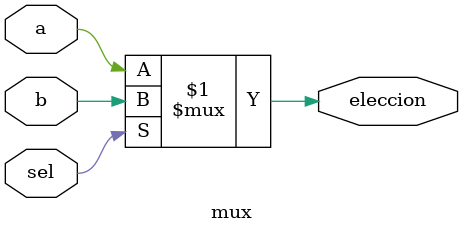
<source format=sv>
`ifndef FLIPFLOP_MUX_SV
`define FLIPFLOP_MUX_SV
module mux (input a, b, sel,
            output eleccion);
    assign eleccion = (sel) ? b : a;
endmodule

`endif
</source>
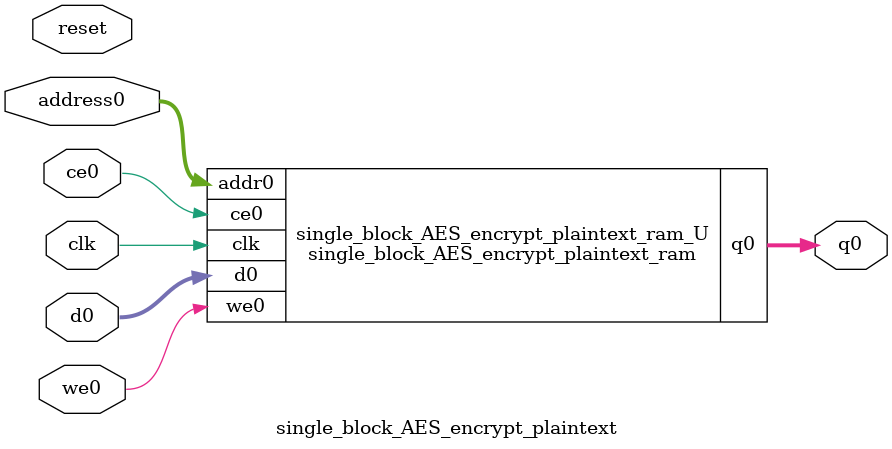
<source format=v>

`timescale 1 ns / 1 ps
module single_block_AES_encrypt_plaintext_ram (addr0, ce0, d0, we0, q0,  clk);

parameter DWIDTH = 8;
parameter AWIDTH = 4;
parameter MEM_SIZE = 16;

input[AWIDTH-1:0] addr0;
input ce0;
input[DWIDTH-1:0] d0;
input we0;
output reg[DWIDTH-1:0] q0;
input clk;

(* ram_style = "distributed" *)reg [DWIDTH-1:0] ram[MEM_SIZE-1:0];




always @(posedge clk)  
begin 
    if (ce0) 
    begin
        if (we0) 
        begin 
            ram[addr0] <= d0; 
            q0 <= d0;
        end 
        else 
            q0 <= ram[addr0];
    end
end


endmodule


`timescale 1 ns / 1 ps
module single_block_AES_encrypt_plaintext(
    reset,
    clk,
    address0,
    ce0,
    we0,
    d0,
    q0);

parameter DataWidth = 32'd8;
parameter AddressRange = 32'd16;
parameter AddressWidth = 32'd4;
input reset;
input clk;
input[AddressWidth - 1:0] address0;
input ce0;
input we0;
input[DataWidth - 1:0] d0;
output[DataWidth - 1:0] q0;



single_block_AES_encrypt_plaintext_ram single_block_AES_encrypt_plaintext_ram_U(
    .clk( clk ),
    .addr0( address0 ),
    .ce0( ce0 ),
    .d0( d0 ),
    .we0( we0 ),
    .q0( q0 ));

endmodule


</source>
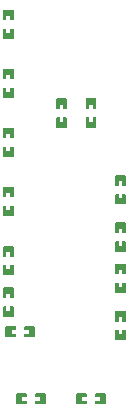
<source format=gtp>
G04 Layer: TopPasteMaskLayer*
G04 EasyEDA v6.4.25, 2022-02-03T13:57:38+11:00*
G04 a67cddfb3fce44daa9051d46cbbcc19f,10*
G04 Gerber Generator version 0.2*
G04 Scale: 100 percent, Rotated: No, Reflected: No *
G04 Dimensions in millimeters *
G04 leading zeros omitted , absolute positions ,4 integer and 5 decimal *
%FSLAX45Y45*%
%MOMM*%

%ADD10C,0.0001*%

%LPD*%
G36*
X509981Y3424478D02*
G01*
X505002Y3419500D01*
X505002Y3339490D01*
X509981Y3334512D01*
X532790Y3334512D01*
X532790Y3371494D01*
X565810Y3371494D01*
X565810Y3334512D01*
X589991Y3334512D01*
X595020Y3339490D01*
X595020Y3419500D01*
X589991Y3424478D01*
G37*
G36*
X509981Y3264509D02*
G01*
X505002Y3259480D01*
X505002Y3180486D01*
X509981Y3175508D01*
X589991Y3175508D01*
X595020Y3180486D01*
X595020Y3259480D01*
X589991Y3264509D01*
X565810Y3264509D01*
X565810Y3226511D01*
X532790Y3226511D01*
X532790Y3264509D01*
G37*
G36*
X509981Y2924505D02*
G01*
X505002Y2919476D01*
X505002Y2839516D01*
X509981Y2834487D01*
X532790Y2834487D01*
X532790Y2871520D01*
X565810Y2871520D01*
X565810Y2834487D01*
X589991Y2834487D01*
X595020Y2839516D01*
X595020Y2919476D01*
X589991Y2924505D01*
G37*
G36*
X509981Y2764485D02*
G01*
X505002Y2759506D01*
X505002Y2680512D01*
X509981Y2675483D01*
X589991Y2675483D01*
X595020Y2680512D01*
X595020Y2759506D01*
X589991Y2764485D01*
X565810Y2764485D01*
X565810Y2726486D01*
X532790Y2726486D01*
X532790Y2764485D01*
G37*
G36*
X509981Y2424480D02*
G01*
X505002Y2419502D01*
X505002Y2339492D01*
X509981Y2334514D01*
X532790Y2334514D01*
X532790Y2371496D01*
X565810Y2371496D01*
X565810Y2334514D01*
X589991Y2334514D01*
X595020Y2339492D01*
X595020Y2419502D01*
X589991Y2424480D01*
G37*
G36*
X509981Y2264511D02*
G01*
X505002Y2259482D01*
X505002Y2180488D01*
X509981Y2175510D01*
X589991Y2175510D01*
X595020Y2180488D01*
X595020Y2259482D01*
X589991Y2264511D01*
X565810Y2264511D01*
X565810Y2226513D01*
X532790Y2226513D01*
X532790Y2264511D01*
G37*
G36*
X509981Y1924507D02*
G01*
X505002Y1919478D01*
X505002Y1839518D01*
X509981Y1834489D01*
X532790Y1834489D01*
X532790Y1871522D01*
X565810Y1871522D01*
X565810Y1834489D01*
X589991Y1834489D01*
X595020Y1839518D01*
X595020Y1919478D01*
X589991Y1924507D01*
G37*
G36*
X509981Y1764487D02*
G01*
X505002Y1759508D01*
X505002Y1680514D01*
X509981Y1675485D01*
X589991Y1675485D01*
X595020Y1680514D01*
X595020Y1759508D01*
X589991Y1764487D01*
X565810Y1764487D01*
X565810Y1726488D01*
X532790Y1726488D01*
X532790Y1764487D01*
G37*
G36*
X509981Y1424482D02*
G01*
X505002Y1419504D01*
X505002Y1339494D01*
X509981Y1334516D01*
X532790Y1334516D01*
X532790Y1371498D01*
X565810Y1371498D01*
X565810Y1334516D01*
X589991Y1334516D01*
X595020Y1339494D01*
X595020Y1419504D01*
X589991Y1424482D01*
G37*
G36*
X509981Y1264513D02*
G01*
X505002Y1259484D01*
X505002Y1180490D01*
X509981Y1175512D01*
X589991Y1175512D01*
X595020Y1180490D01*
X595020Y1259484D01*
X589991Y1264513D01*
X565810Y1264513D01*
X565810Y1226515D01*
X532790Y1226515D01*
X532790Y1264513D01*
G37*
G36*
X509981Y1074521D02*
G01*
X505002Y1069492D01*
X505002Y989482D01*
X509981Y984503D01*
X532790Y984503D01*
X532790Y1021486D01*
X565810Y1021486D01*
X565810Y984503D01*
X589991Y984503D01*
X595020Y989482D01*
X595020Y1069492D01*
X589991Y1074521D01*
G37*
G36*
X509981Y914501D02*
G01*
X505002Y909523D01*
X505002Y830529D01*
X509981Y825500D01*
X589991Y825500D01*
X595020Y830529D01*
X595020Y909523D01*
X589991Y914501D01*
X565810Y914501D01*
X565810Y876503D01*
X532790Y876503D01*
X532790Y914501D01*
G37*
G36*
X530504Y744982D02*
G01*
X525475Y740003D01*
X525475Y659993D01*
X530504Y655015D01*
X610514Y655015D01*
X615492Y659993D01*
X615492Y682802D01*
X578510Y682802D01*
X578510Y715822D01*
X615492Y715822D01*
X615492Y740003D01*
X610514Y744982D01*
G37*
G36*
X690473Y744982D02*
G01*
X685495Y740003D01*
X685495Y715822D01*
X723493Y715822D01*
X723493Y682802D01*
X685495Y682802D01*
X685495Y659993D01*
X690473Y655015D01*
X769518Y655015D01*
X774496Y659993D01*
X774496Y740003D01*
X769518Y744982D01*
G37*
G36*
X1459992Y874521D02*
G01*
X1455013Y869492D01*
X1455013Y789482D01*
X1459992Y784504D01*
X1482801Y784504D01*
X1482801Y821486D01*
X1515821Y821486D01*
X1515821Y784504D01*
X1540002Y784504D01*
X1544980Y789482D01*
X1544980Y869492D01*
X1540002Y874521D01*
G37*
G36*
X1459992Y714502D02*
G01*
X1455013Y709523D01*
X1455013Y630478D01*
X1459992Y625500D01*
X1540002Y625500D01*
X1544980Y630478D01*
X1544980Y709523D01*
X1540002Y714502D01*
X1515821Y714502D01*
X1515821Y676503D01*
X1482801Y676503D01*
X1482801Y714502D01*
G37*
G36*
X1459992Y1274521D02*
G01*
X1455013Y1269492D01*
X1455013Y1189482D01*
X1459992Y1184503D01*
X1482801Y1184503D01*
X1482801Y1221486D01*
X1515821Y1221486D01*
X1515821Y1184503D01*
X1540002Y1184503D01*
X1544980Y1189482D01*
X1544980Y1269492D01*
X1540002Y1274521D01*
G37*
G36*
X1459992Y1114501D02*
G01*
X1455013Y1109522D01*
X1455013Y1030478D01*
X1459992Y1025499D01*
X1540002Y1025499D01*
X1544980Y1030478D01*
X1544980Y1109522D01*
X1540002Y1114501D01*
X1515821Y1114501D01*
X1515821Y1076502D01*
X1482801Y1076502D01*
X1482801Y1114501D01*
G37*
G36*
X1459992Y1624482D02*
G01*
X1455013Y1619504D01*
X1455013Y1539494D01*
X1459992Y1534515D01*
X1482801Y1534515D01*
X1482801Y1571498D01*
X1515821Y1571498D01*
X1515821Y1534515D01*
X1540002Y1534515D01*
X1544980Y1539494D01*
X1544980Y1619504D01*
X1540002Y1624482D01*
G37*
G36*
X1459992Y1464513D02*
G01*
X1455013Y1459484D01*
X1455013Y1380490D01*
X1459992Y1375511D01*
X1540002Y1375511D01*
X1544980Y1380490D01*
X1544980Y1459484D01*
X1540002Y1464513D01*
X1515821Y1464513D01*
X1515821Y1426514D01*
X1482801Y1426514D01*
X1482801Y1464513D01*
G37*
G36*
X1459992Y2024481D02*
G01*
X1455013Y2019503D01*
X1455013Y1939493D01*
X1459992Y1934514D01*
X1482801Y1934514D01*
X1482801Y1971497D01*
X1515821Y1971497D01*
X1515821Y1934514D01*
X1540002Y1934514D01*
X1544980Y1939493D01*
X1544980Y2019503D01*
X1540002Y2024481D01*
G37*
G36*
X1459992Y1864512D02*
G01*
X1455013Y1859483D01*
X1455013Y1780489D01*
X1459992Y1775510D01*
X1540002Y1775510D01*
X1544980Y1780489D01*
X1544980Y1859483D01*
X1540002Y1864512D01*
X1515821Y1864512D01*
X1515821Y1826514D01*
X1482801Y1826514D01*
X1482801Y1864512D01*
G37*
G36*
X960018Y2674518D02*
G01*
X954989Y2669489D01*
X954989Y2589479D01*
X960018Y2584500D01*
X982776Y2584500D01*
X982776Y2621483D01*
X1015796Y2621483D01*
X1015796Y2584500D01*
X1040028Y2584500D01*
X1045006Y2589479D01*
X1045006Y2669489D01*
X1040028Y2674518D01*
G37*
G36*
X960018Y2514498D02*
G01*
X954989Y2509520D01*
X954989Y2430526D01*
X960018Y2425496D01*
X1040028Y2425496D01*
X1045006Y2430526D01*
X1045006Y2509520D01*
X1040028Y2514498D01*
X1015796Y2514498D01*
X1015796Y2476500D01*
X982776Y2476500D01*
X982776Y2514498D01*
G37*
G36*
X1210005Y2674518D02*
G01*
X1204976Y2669489D01*
X1204976Y2589479D01*
X1210005Y2584500D01*
X1232814Y2584500D01*
X1232814Y2621483D01*
X1265783Y2621483D01*
X1265783Y2584500D01*
X1290015Y2584500D01*
X1294993Y2589479D01*
X1294993Y2669489D01*
X1290015Y2674518D01*
G37*
G36*
X1210005Y2514498D02*
G01*
X1204976Y2509520D01*
X1204976Y2430526D01*
X1210005Y2425496D01*
X1290015Y2425496D01*
X1294993Y2430526D01*
X1294993Y2509520D01*
X1290015Y2514498D01*
X1265783Y2514498D01*
X1265783Y2476500D01*
X1232814Y2476500D01*
X1232814Y2514498D01*
G37*
G36*
X781507Y175006D02*
G01*
X776478Y169976D01*
X776478Y147218D01*
X813511Y147218D01*
X813511Y114198D01*
X776478Y114198D01*
X776478Y90017D01*
X781507Y84988D01*
X861517Y84988D01*
X866495Y90017D01*
X866495Y169976D01*
X861517Y175006D01*
G37*
G36*
X622503Y175006D02*
G01*
X617524Y169976D01*
X617524Y90017D01*
X622503Y84988D01*
X701497Y84988D01*
X706526Y90017D01*
X706526Y114198D01*
X668477Y114198D01*
X668477Y147218D01*
X706526Y147218D01*
X706526Y169976D01*
X701497Y175006D01*
G37*
G36*
X1289507Y175006D02*
G01*
X1284478Y169976D01*
X1284478Y147218D01*
X1321511Y147218D01*
X1321511Y114198D01*
X1284478Y114198D01*
X1284478Y90017D01*
X1289507Y84988D01*
X1369517Y84988D01*
X1374495Y90017D01*
X1374495Y169976D01*
X1369517Y175006D01*
G37*
G36*
X1130503Y175006D02*
G01*
X1125524Y169976D01*
X1125524Y90017D01*
X1130503Y84988D01*
X1209497Y84988D01*
X1214526Y90017D01*
X1214526Y114198D01*
X1176477Y114198D01*
X1176477Y147218D01*
X1214526Y147218D01*
X1214526Y169976D01*
X1209497Y175006D01*
G37*
M02*

</source>
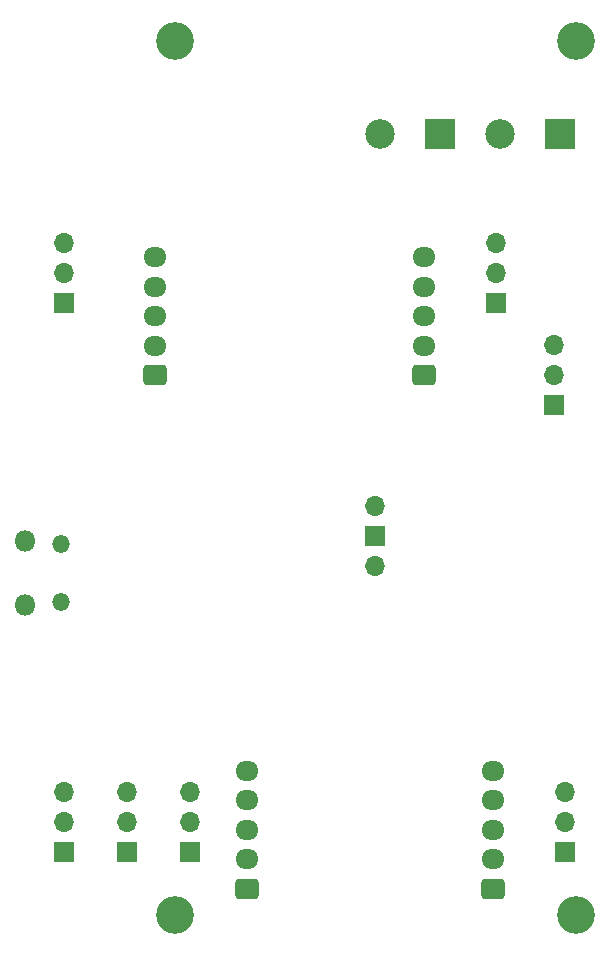
<source format=gbs>
G04 #@! TF.GenerationSoftware,KiCad,Pcbnew,6.0.7+dfsg-1build1*
G04 #@! TF.CreationDate,2023-03-30T21:09:48-07:00*
G04 #@! TF.ProjectId,moduleDriver,6d6f6475-6c65-4447-9269-7665722e6b69,rev?*
G04 #@! TF.SameCoordinates,Original*
G04 #@! TF.FileFunction,Soldermask,Bot*
G04 #@! TF.FilePolarity,Negative*
%FSLAX46Y46*%
G04 Gerber Fmt 4.6, Leading zero omitted, Abs format (unit mm)*
G04 Created by KiCad (PCBNEW 6.0.7+dfsg-1build1) date 2023-03-30 21:09:48*
%MOMM*%
%LPD*%
G01*
G04 APERTURE LIST*
G04 Aperture macros list*
%AMRoundRect*
0 Rectangle with rounded corners*
0 $1 Rounding radius*
0 $2 $3 $4 $5 $6 $7 $8 $9 X,Y pos of 4 corners*
0 Add a 4 corners polygon primitive as box body*
4,1,4,$2,$3,$4,$5,$6,$7,$8,$9,$2,$3,0*
0 Add four circle primitives for the rounded corners*
1,1,$1+$1,$2,$3*
1,1,$1+$1,$4,$5*
1,1,$1+$1,$6,$7*
1,1,$1+$1,$8,$9*
0 Add four rect primitives between the rounded corners*
20,1,$1+$1,$2,$3,$4,$5,0*
20,1,$1+$1,$4,$5,$6,$7,0*
20,1,$1+$1,$6,$7,$8,$9,0*
20,1,$1+$1,$8,$9,$2,$3,0*%
G04 Aperture macros list end*
%ADD10R,1.700000X1.700000*%
%ADD11O,1.700000X1.700000*%
%ADD12RoundRect,0.250000X0.725000X-0.600000X0.725000X0.600000X-0.725000X0.600000X-0.725000X-0.600000X0*%
%ADD13O,1.950000X1.700000*%
%ADD14O,1.500000X1.500000*%
%ADD15O,1.800000X1.800000*%
%ADD16C,3.200000*%
%ADD17R,2.500000X2.500000*%
%ADD18C,2.500000*%
G04 APERTURE END LIST*
D10*
X136056500Y-121651000D03*
D11*
X136056500Y-119111000D03*
X136056500Y-116571000D03*
D12*
X129921000Y-124751250D03*
D13*
X129921000Y-122251250D03*
X129921000Y-119751250D03*
X129921000Y-117251250D03*
X129921000Y-114751250D03*
D14*
X93353000Y-100437500D03*
X93353000Y-95587500D03*
D15*
X90323000Y-95287500D03*
X90323000Y-100737500D03*
D11*
X119923000Y-97428400D03*
D10*
X119923000Y-94888400D03*
D11*
X119923000Y-92348400D03*
D10*
X98921000Y-121651000D03*
D11*
X98921000Y-119111000D03*
X98921000Y-116571000D03*
D10*
X93575000Y-75173750D03*
D11*
X93575000Y-72633750D03*
X93575000Y-70093750D03*
D10*
X104267000Y-121651000D03*
D11*
X104267000Y-119111000D03*
X104267000Y-116571000D03*
D10*
X135056500Y-83830400D03*
D11*
X135056500Y-81290400D03*
X135056500Y-78750400D03*
D16*
X137000000Y-53000000D03*
D17*
X135636000Y-60833000D03*
D18*
X130556000Y-60833000D03*
D16*
X137000000Y-127000000D03*
X103000000Y-53000000D03*
X103000000Y-127000000D03*
D17*
X125476000Y-60833000D03*
D18*
X120396000Y-60833000D03*
D12*
X124104400Y-81273750D03*
D13*
X124104400Y-78773750D03*
X124104400Y-76273750D03*
X124104400Y-73773750D03*
X124104400Y-71273750D03*
D10*
X130200400Y-75173750D03*
D11*
X130200400Y-72633750D03*
X130200400Y-70093750D03*
D10*
X93575000Y-121651000D03*
D11*
X93575000Y-119111000D03*
X93575000Y-116571000D03*
D12*
X101329000Y-81273750D03*
D13*
X101329000Y-78773750D03*
X101329000Y-76273750D03*
X101329000Y-73773750D03*
X101329000Y-71273750D03*
D12*
X109140000Y-124751250D03*
D13*
X109140000Y-122251250D03*
X109140000Y-119751250D03*
X109140000Y-117251250D03*
X109140000Y-114751250D03*
M02*

</source>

◆ ◆ ◆

### Work item
Reply with nothing but the number of lines in the entries that include "four".

### Result below
2